Exercise directions:
In the entries below, find the line with "Using the Activity Builder, you" and the line with "Drawing with the Crayon pen type"; give again those lines and every line between them, exactly.

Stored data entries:
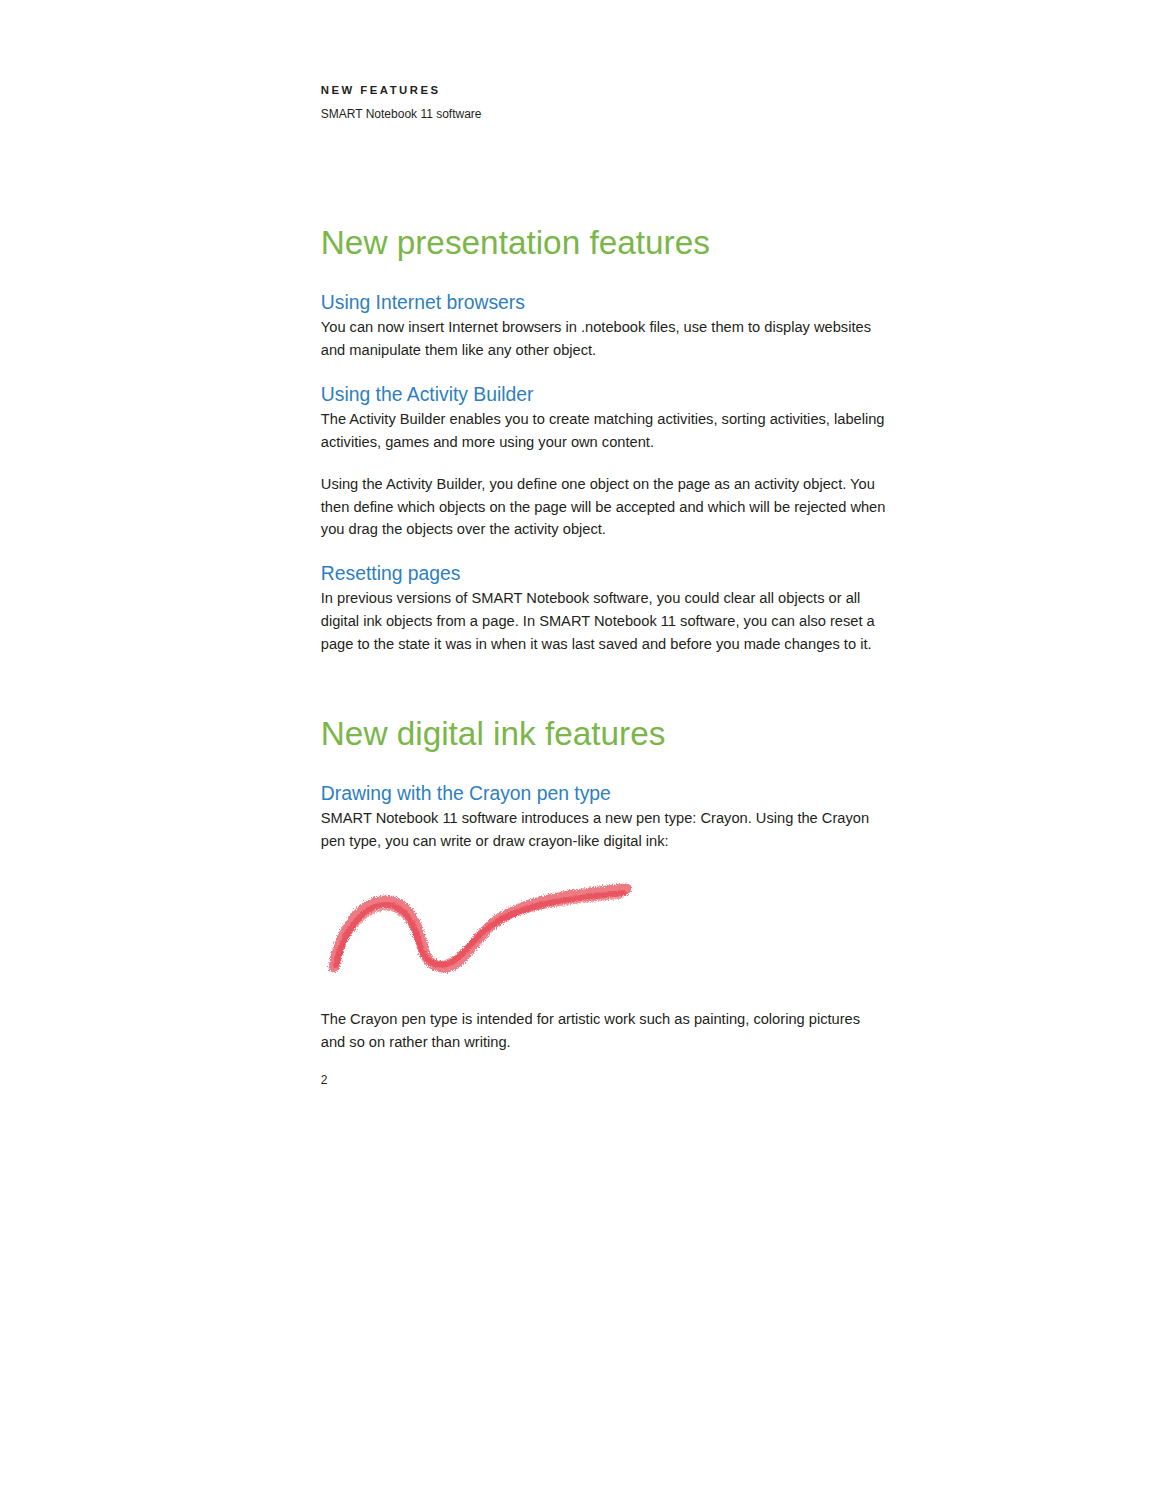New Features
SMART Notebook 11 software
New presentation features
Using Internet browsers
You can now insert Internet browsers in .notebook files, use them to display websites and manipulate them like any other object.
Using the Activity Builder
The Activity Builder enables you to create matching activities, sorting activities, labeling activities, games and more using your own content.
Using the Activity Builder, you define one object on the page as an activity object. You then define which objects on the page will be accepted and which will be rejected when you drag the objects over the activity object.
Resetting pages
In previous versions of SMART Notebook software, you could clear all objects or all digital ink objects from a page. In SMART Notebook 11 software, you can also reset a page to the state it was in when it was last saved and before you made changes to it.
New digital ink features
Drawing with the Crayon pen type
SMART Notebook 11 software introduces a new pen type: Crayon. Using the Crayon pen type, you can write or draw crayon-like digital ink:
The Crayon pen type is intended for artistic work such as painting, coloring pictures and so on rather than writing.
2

...

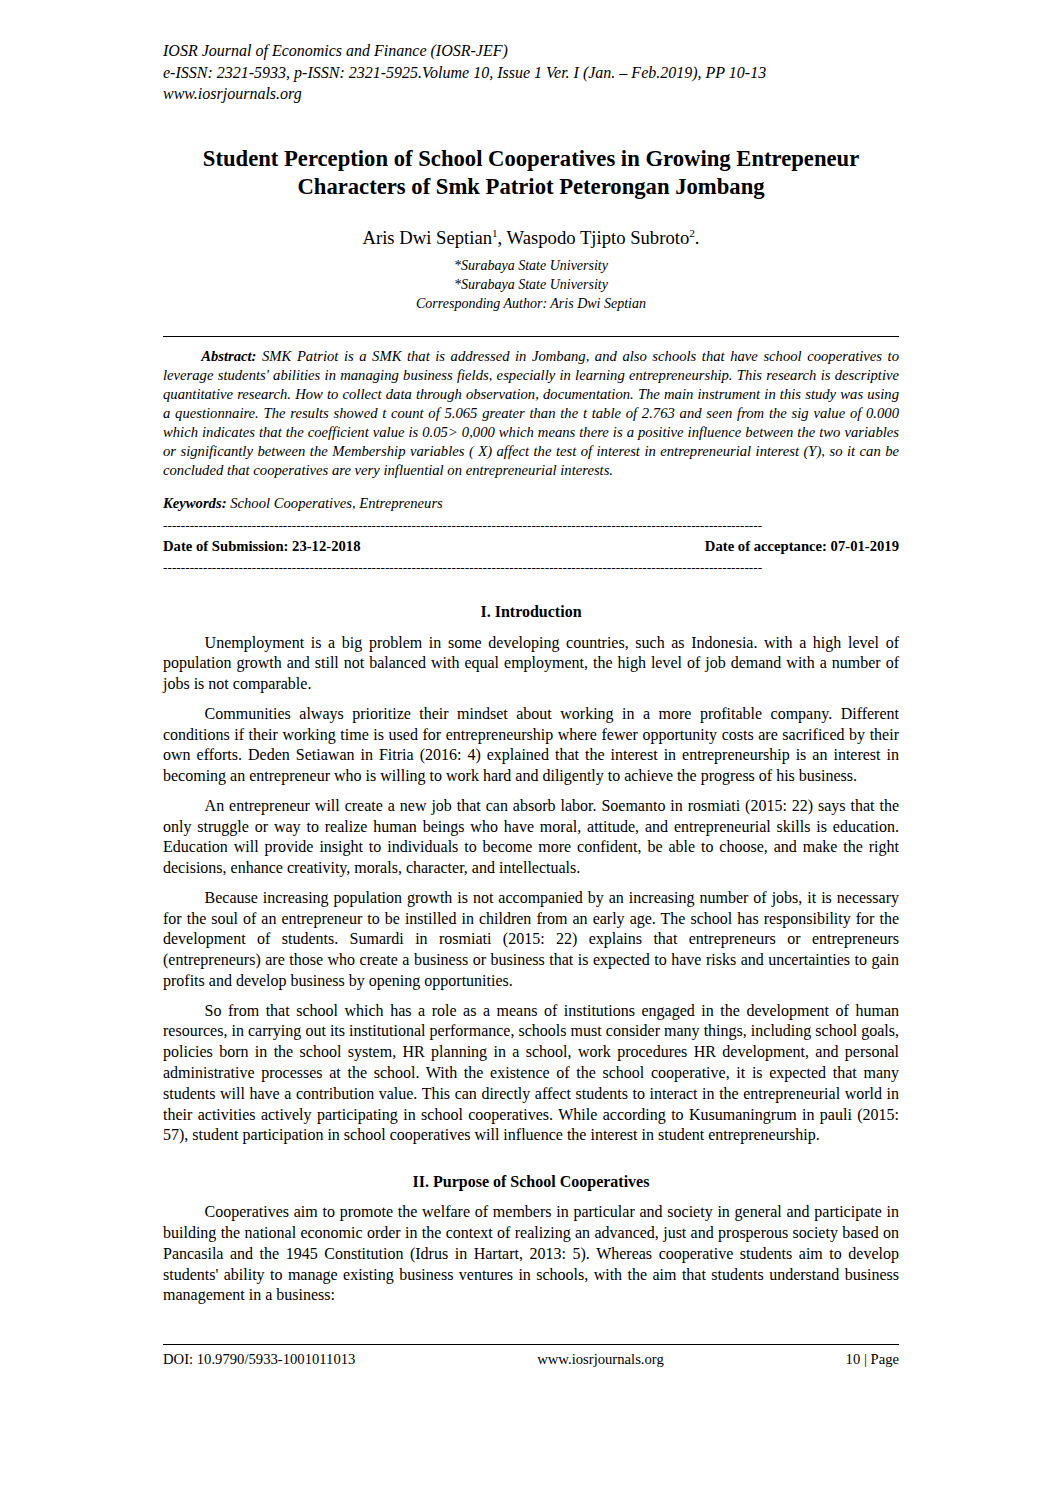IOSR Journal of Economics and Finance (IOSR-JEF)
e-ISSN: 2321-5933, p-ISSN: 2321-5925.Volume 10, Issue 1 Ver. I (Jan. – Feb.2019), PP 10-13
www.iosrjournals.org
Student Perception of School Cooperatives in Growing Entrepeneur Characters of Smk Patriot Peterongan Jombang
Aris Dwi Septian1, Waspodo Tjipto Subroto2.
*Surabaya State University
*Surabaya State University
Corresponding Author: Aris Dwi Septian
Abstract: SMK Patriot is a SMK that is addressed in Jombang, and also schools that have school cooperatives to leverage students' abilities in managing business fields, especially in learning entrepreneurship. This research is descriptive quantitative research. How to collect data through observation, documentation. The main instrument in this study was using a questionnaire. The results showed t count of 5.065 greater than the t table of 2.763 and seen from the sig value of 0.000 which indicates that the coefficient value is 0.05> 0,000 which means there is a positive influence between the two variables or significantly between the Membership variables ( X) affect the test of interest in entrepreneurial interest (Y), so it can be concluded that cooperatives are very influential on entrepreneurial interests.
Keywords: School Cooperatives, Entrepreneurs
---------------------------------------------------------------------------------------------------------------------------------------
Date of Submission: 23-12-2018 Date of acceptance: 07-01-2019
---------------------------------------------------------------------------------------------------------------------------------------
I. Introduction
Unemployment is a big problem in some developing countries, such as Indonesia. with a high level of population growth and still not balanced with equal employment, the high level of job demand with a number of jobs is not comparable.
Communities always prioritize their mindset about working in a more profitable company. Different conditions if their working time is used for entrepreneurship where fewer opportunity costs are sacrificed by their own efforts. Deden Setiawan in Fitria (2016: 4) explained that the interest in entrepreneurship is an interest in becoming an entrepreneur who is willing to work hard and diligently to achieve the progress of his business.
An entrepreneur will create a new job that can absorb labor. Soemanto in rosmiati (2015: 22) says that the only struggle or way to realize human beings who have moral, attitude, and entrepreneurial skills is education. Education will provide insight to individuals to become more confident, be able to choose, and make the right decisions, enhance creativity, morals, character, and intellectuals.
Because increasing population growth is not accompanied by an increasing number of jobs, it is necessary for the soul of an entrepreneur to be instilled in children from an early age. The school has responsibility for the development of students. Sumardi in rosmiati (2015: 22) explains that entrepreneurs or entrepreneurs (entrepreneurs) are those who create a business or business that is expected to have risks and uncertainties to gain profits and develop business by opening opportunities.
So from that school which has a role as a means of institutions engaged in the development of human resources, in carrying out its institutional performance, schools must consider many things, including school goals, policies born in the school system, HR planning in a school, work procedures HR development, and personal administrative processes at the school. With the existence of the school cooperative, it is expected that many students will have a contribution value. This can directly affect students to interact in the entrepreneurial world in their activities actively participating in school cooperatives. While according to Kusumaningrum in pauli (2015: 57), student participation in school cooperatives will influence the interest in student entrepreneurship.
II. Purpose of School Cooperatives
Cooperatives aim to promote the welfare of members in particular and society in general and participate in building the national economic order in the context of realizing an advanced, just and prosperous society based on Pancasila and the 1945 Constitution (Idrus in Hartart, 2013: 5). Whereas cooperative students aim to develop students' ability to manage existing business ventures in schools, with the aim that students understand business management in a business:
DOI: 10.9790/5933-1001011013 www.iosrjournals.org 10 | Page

Answer to this task:
Using the Activity Builder, you define one object on the page as an activity object. You then define which objects on the page will be accepted and which will be rejected when you drag the objects over the activity object.
Resetting pages
In previous versions of SMART Notebook software, you could clear all objects or all digital ink objects from a page. In SMART Notebook 11 software, you can also reset a page to the state it was in when it was last saved and before you made changes to it.
New digital ink features
Drawing with the Crayon pen type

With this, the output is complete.